> _Excerto do texto_

Sobrinho-bisneto de Hintze Ribeiro (três vezes chefe do Governo no reinado de D. Carlos), após ter percorrido os diversos graus desde que foi investido, em 1987, cavaleiro na igreja de Leça do Balio, seria eleito, em 2006, principal rosto da Ordem de Malta, que se dedica a actividades que vão desde o apoio aos peregrinos a Fátima até à chamada de atenção para a responsabilidade social das empresas. Assume-se como católico praticante, mas diz ser um monárquico sem saudades do 4 de Outubro de 1910.

O neto de Maria da Graça de Athayde, autora de peças de teatro como Espaço para Alguém, de livros policiais como Era Uma Rosa e dos três tomos de memórias intituladas Uma Vida Qualquer, tem o Fígaro Littéraire reservado às quintas-feiras e é complicado limitar a lista de títulos "que levaria para a lua": além de Eça e Flaubert, também A Queda de Um Anjo (Camilo) e Mau Tempo no Canal (Nemésio), Os Três Mosqueteiros (Dumas) e Os Reis Malditos (Maurice Druon), a poesia de Camões, Antero, Pessoa e Baudelaire, o teatro de Molière, Corneille e Racine, as obras de história de Max Gallo e Alain Peyrefitte, de pensadores como Edgar Morin ou Guy Sorman, sem esquecer Riqueza das Nações (Adam Smith) e Diplomacia (Henry Kissinger). Afinal, sintetiza, "a preocupação última de um intelectual é o conhecimento da verdade".

> _Exercício 1_
Como ficaria, em forma de lista e sem perder os factos principais, o parágrafo do excerto que começa por «Sobrinho-bisneto de Hintze Ribeiro»?
> _Exercício 2_
Pode repetir sem alterações as linhas dos dados, começando na primeira linha dos dados e parando depois da linha que contém "genus: Carex"?

> _Linhas de dados_
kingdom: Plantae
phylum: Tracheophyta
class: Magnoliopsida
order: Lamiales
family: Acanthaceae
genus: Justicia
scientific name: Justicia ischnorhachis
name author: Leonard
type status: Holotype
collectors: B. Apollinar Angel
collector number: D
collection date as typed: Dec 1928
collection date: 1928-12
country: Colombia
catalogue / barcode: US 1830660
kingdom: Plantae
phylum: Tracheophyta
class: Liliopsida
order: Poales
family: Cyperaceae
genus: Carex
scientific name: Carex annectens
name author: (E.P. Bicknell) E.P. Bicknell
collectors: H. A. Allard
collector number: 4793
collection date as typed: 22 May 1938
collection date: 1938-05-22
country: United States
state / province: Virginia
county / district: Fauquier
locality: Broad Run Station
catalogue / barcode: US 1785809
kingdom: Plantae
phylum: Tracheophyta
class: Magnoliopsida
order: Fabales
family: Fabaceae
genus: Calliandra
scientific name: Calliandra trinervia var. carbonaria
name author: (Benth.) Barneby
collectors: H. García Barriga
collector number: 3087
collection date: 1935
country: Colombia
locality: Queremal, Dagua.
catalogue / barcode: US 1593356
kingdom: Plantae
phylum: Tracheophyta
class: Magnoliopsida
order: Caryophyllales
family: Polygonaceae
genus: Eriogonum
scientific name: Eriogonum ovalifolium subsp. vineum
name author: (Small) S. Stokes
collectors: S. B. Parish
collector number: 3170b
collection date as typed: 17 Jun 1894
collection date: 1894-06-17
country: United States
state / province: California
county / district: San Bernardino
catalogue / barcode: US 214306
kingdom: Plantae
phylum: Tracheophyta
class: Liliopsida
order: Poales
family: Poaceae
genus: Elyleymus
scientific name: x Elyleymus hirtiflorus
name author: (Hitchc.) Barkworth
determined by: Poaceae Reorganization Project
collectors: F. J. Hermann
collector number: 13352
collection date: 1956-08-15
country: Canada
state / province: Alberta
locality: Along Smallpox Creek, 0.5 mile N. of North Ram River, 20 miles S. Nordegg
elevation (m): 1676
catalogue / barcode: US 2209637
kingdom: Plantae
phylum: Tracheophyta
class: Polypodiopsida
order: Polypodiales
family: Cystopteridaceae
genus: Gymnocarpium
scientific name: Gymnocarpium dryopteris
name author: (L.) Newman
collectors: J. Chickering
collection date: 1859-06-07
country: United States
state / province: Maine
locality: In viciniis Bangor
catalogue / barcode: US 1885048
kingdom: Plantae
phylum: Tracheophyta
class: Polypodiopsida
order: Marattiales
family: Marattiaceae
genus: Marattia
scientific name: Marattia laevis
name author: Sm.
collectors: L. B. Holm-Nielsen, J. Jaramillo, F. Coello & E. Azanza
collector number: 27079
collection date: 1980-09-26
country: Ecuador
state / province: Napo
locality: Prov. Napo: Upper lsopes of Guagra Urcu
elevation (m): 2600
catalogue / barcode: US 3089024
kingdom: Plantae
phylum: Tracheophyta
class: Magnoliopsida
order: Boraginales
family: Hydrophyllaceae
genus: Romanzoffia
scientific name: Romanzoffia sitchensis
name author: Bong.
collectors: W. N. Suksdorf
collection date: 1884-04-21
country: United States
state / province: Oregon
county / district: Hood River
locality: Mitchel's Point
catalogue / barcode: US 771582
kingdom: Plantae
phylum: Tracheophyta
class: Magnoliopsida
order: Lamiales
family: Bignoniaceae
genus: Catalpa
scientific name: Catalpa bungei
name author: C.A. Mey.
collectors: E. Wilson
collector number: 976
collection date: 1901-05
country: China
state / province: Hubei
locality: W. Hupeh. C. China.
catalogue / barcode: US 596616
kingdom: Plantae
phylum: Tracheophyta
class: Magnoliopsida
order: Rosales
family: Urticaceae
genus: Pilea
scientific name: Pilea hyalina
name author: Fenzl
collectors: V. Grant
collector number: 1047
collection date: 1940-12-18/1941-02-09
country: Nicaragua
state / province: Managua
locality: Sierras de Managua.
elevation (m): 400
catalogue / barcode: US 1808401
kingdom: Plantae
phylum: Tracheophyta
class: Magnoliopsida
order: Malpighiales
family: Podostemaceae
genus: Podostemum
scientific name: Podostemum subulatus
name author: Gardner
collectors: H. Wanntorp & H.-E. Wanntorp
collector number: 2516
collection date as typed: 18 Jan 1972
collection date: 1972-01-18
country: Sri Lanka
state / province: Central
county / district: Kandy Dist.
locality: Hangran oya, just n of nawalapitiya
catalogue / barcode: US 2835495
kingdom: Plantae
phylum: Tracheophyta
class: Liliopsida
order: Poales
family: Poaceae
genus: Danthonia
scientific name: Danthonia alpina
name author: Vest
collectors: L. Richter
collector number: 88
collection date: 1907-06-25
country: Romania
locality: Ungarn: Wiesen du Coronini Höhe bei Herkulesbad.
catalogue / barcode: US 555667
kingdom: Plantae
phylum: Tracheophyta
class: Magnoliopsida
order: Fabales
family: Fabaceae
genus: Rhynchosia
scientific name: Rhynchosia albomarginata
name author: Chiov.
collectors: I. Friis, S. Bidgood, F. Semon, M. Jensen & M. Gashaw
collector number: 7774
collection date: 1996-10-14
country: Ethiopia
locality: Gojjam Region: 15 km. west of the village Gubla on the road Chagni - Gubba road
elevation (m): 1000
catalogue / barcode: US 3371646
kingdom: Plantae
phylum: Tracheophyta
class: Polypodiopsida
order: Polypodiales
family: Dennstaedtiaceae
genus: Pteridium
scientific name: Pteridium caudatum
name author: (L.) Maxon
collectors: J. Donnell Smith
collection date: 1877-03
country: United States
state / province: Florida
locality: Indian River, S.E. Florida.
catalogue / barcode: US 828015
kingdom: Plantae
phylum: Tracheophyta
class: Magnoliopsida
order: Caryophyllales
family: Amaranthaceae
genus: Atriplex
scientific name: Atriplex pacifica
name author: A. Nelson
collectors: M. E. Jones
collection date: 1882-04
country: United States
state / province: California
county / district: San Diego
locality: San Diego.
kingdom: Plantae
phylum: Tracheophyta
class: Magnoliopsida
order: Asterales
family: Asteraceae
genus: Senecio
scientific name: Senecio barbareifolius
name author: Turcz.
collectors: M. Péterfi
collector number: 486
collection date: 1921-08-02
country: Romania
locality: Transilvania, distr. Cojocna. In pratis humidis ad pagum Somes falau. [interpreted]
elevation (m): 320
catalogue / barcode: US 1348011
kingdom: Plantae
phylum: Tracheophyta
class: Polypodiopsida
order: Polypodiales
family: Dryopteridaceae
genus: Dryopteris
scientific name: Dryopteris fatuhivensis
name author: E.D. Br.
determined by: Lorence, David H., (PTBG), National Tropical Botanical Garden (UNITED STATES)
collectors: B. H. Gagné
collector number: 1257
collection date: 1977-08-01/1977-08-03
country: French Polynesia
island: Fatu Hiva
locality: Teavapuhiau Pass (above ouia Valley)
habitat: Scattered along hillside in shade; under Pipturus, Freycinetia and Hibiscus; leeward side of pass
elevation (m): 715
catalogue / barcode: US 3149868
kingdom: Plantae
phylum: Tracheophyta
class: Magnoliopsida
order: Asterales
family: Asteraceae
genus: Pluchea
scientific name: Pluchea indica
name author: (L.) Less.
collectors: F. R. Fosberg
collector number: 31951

> _Resolução comentada 1_
- Sobrinho-bisneto de Hintze Ribeiro, três vezes chefe do Governo no reinado de D. Carlos.
- Investido cavaleiro em 1987, na igreja de Leça do Balio.
- Eleito em 2006 principal rosto da Ordem de Malta, depois de percorrer os diversos graus.
- A Ordem de Malta dedica-se a actividades que vão do apoio aos peregrinos a Fátima à chamada de atenção para a responsabilidade social das empresas.
- Católico praticante.
- Monárquico, mas sem saudades do 4 de Outubro de 1910.

> _Resolução comentada 2_
kingdom: Plantae
phylum: Tracheophyta
class: Magnoliopsida
order: Lamiales
family: Acanthaceae
genus: Justicia
scientific name: Justicia ischnorhachis
name author: Leonard
type status: Holotype
collectors: B. Apollinar Angel
collector number: D
collection date as typed: Dec 1928
collection date: 1928-12
country: Colombia
catalogue / barcode: US 1830660
kingdom: Plantae
phylum: Tracheophyta
class: Liliopsida
order: Poales
family: Cyperaceae
genus: Carex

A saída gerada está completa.